Question
A 52-year-old man presents with fever, cough producing sputum, and breathlessness. A diagnostic urine test for a bacterial infection is performed. The test is reported to have a specificity of 97% and sensitivity of 70%.
What does the specificity value indicate?
a) Percentage of diseased individuals who test positive
b) Percentage of diseased individuals who test negative
c) Percentage of healthy individuals who test positive
d) Percentage of healthy individuals who test negative
e) Probability that a negative test truly rules out disease
Answer
d) Percentage of healthy individuals who test negative
Detailed Explanation
Specificity measures how well a test correctly identifies those without the disease.
Mathematically:
Specificity = TN / (TN + FP)
- TN (True Negative): Healthy people correctly identified as disease-free
- FP (False Positive): Healthy people incorrectly labeled as diseased
👉 So, specificity answers:
“Out of all people who DO NOT have the disease, how many test negative?”
Key Interpretation
- High specificity (e.g., 99%) → very few false positives
- A highly specific test is useful for ruling IN disease
(Mnemonic: SPIN = Specific test when Positive rules IN)
Why other options are wrong
- a) = Sensitivity
- b) = False negatives (not a standard definition)
- c) = False positive rate
- e) = Negative Predictive Value (NPV), not specificity
Cheat Sheet (Exam Ready)
Core Definitions
- Sensitivity = TP / (TP + FN) → Detect disease
- Specificity = TN / (TN + FP) → Exclude disease
- PPV = TP / (TP + FP) → “If positive, how likely disease?”
- NPV = TN / (TN + FN) → “If negative, how likely no disease?”
Mnemonics
- SnNout → Sensitive test Negative → rules OUT
- SpPin → Specific test Positive → rules IN
High-yield facts
- Specificity ↑ → False positives ↓
- Sensitivity ↑ → False negatives ↓
- PPV/NPV depend on prevalence
- Likelihood ratios do NOT depend on prevalence
Flash Cards
Q1. What is specificity?
A. Proportion of people without disease who test negative
Q2. Formula for specificity?
A. TN / (TN + FP)
Q3. High specificity means what?
A. Few false positives
Q4. Which is better for ruling in disease?
A. High specificity
Q5. Does specificity depend on prevalence?
A. No
MCQs (Challenging Level)
MCQ 1
A test has high specificity. Which statement is true?
a) It rarely misses disease
b) It produces few false positives
c) It has high sensitivity
d) It is ideal for screening
Answer: b
Explanation: High specificity = low FP rate.
MCQ 2
Which of the following best defines specificity?
a) TP / (TP + FN)
b) TN / (TN + FN)
c) TN / (TN + FP)
d) TP / (TP + FP)
Answer: c
Explanation: Standard definition.
MCQ 3 (False question)
Which of the following about specificity is FALSE?
a) It is independent of disease prevalence
b) It decreases as false positives increase
c) It measures ability to detect disease
d) It is high in confirmatory tests
Answer: c
Explanation: That is sensitivity.
MCQ 4
A test has 100% specificity. What does it imply?
a) No false negatives
b) No false positives
c) All diseased patients test positive
d) Perfect screening test
Answer: b
Explanation: FP = 0.
MCQ 5
Which measure answers: “If test is negative, what is probability patient is disease-free?”
a) Specificity
b) Sensitivity
c) NPV
d) PPV
Answer: c
Explanation: NPV relates to post-test probability.
MCQ 6
Which scenario best uses a highly specific test?

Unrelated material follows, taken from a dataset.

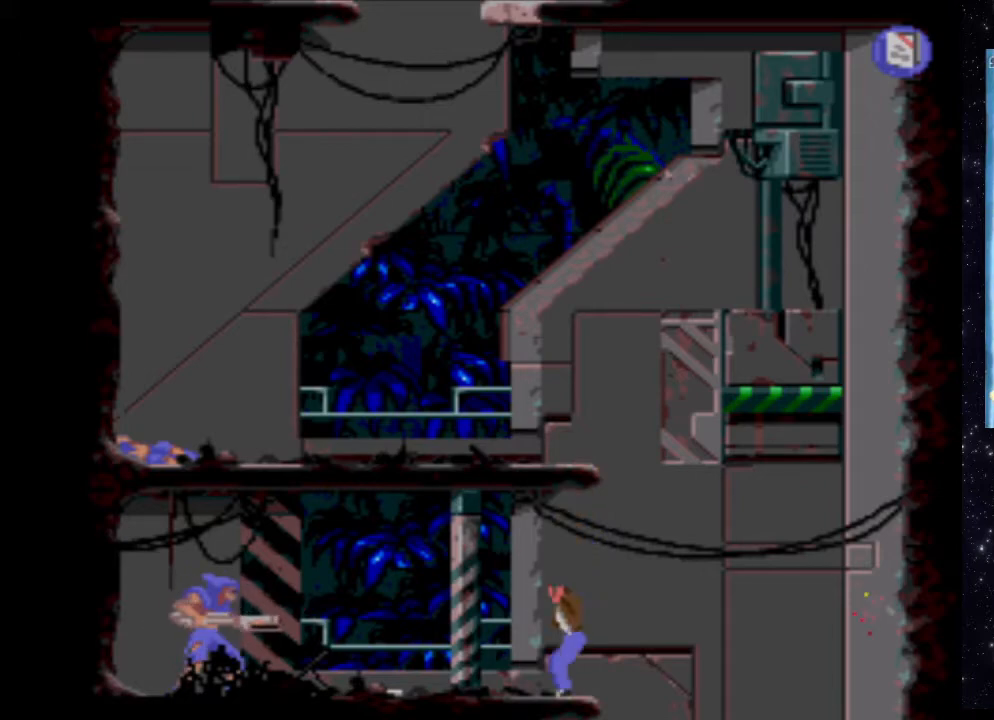
{"buttons": [], "events": [[180, "B", "up"], [320, "X", "down"], [500, "X", "up"]]}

a) Screening general population
b) Ruling out disease
c) Confirming suspected diagnosis
d) Estimating prevalence
Answer: c
Explanation: Specific tests confirm disease (SPIN).
Summary for Quick Exam Revision
Specificity is the proportion of individuals without disease who correctly test negative, mathematically expressed as TN divided by TN plus FP. It reflects a test’s ability to avoid false positives, making it crucial for confirming diagnoses rather than screening. A highly specific test, when positive, strongly suggests disease presence (SPIN principle). In contrast, sensitivity focuses on detecting disease and avoiding false negatives. Predictive values depend on disease prevalence, whereas specificity and sensitivity do not. Understanding the 2×2 contingency table is essential, as all diagnostic test parameters derive from it. High specificity is particularly valuable in situations where false positives carry significant consequences, such as invasive treatments or psychological impact.